23.8.12

Don DeLillo" Punto Omega" 2010

Roma 1959, Isla Tiberina. La escena inicial de L’avventura de Michelangelo Antonioni nos sitúa en la encrucijada del observador que pese a tener una idea prístina del espacio no ve todo lo que acaece.



Nueva York 2006, MOMA. Un hombre acude hechizado al museo para contemplar la instalación 24 Hour Psycho que ralentiza el mítico largometraje de Hitchcock para que dure una entera jornada. Presencia la escena del baño. Norman Bates sabe quien está detrás de la cortina, no así Janet Leigh, inocente mientras se limpia. Por no tener siquiera tiene nombre. En la misma sala hay un vigilante que gana su sueldo transcurriendo horas en el recinto, mirón de inercia hacia lo anónimo. El tiempo se congela, transcurre más lentamente y la realidad del exterior cobra otra dimensión, notaria del mal que nos acecha por tanta velocidad.

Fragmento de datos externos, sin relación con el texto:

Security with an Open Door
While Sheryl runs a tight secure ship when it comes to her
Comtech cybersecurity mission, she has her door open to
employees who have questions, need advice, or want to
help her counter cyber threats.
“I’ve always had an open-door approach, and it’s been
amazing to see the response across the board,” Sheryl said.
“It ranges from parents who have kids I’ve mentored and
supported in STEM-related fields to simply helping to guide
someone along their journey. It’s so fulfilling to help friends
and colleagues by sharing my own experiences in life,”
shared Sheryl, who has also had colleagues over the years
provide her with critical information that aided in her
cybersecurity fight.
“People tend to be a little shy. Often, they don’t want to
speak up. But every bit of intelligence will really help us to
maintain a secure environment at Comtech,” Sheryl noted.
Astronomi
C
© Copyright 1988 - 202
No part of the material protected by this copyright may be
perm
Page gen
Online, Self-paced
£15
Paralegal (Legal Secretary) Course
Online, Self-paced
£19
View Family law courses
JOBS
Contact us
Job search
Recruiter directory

Punto omega, irrumpe con lo conceptual de un templo del arte moderno, introducción filosófica de lo que se avecina. Jim Finley es un director de cine de poca monta que cree haber dado con su particular piedra filosofal. Ha contactado con Richard Elster, profesor y asesor bélico del Pentágono, y lo filmará en un plano fijo de una pared en un loft de Brooklyn que para sus intenciones condensa parte de la cruda belleza del mensaje que quiere transmitir con esa entrevista estática sobre los excesos norteamericanos en la guerra de Irak. 

Para realizar su trabajo viaja hasta el desierto californiano de Anza-Borrego, donde el viejo sabio tiene una guarida en la que reposa dos meses al año. La relación entre ambos es de tanteo a la espera de un clic que detone una verborrea necesaria para los intereses del cineasta. De repente otro personaje irrumpe en la trama, Jessie, la hija, una joven de veinticinco años de la que sabemos más bien poco si excluimos su tiempo gastado en el voluntariado para con la tercera edad. 

Es difícil decir que nace una atracción entre Jim y Jessie, pero se palpa la espera de algo que debe suceder en un momento indeterminado en ese lugar donde el reloj retumba cada noche en las habitaciones construidas en esa nada inmensa que ralentiza los segundos y genera irrealidad, un desajuste en comparación el acuciante trajín urbano.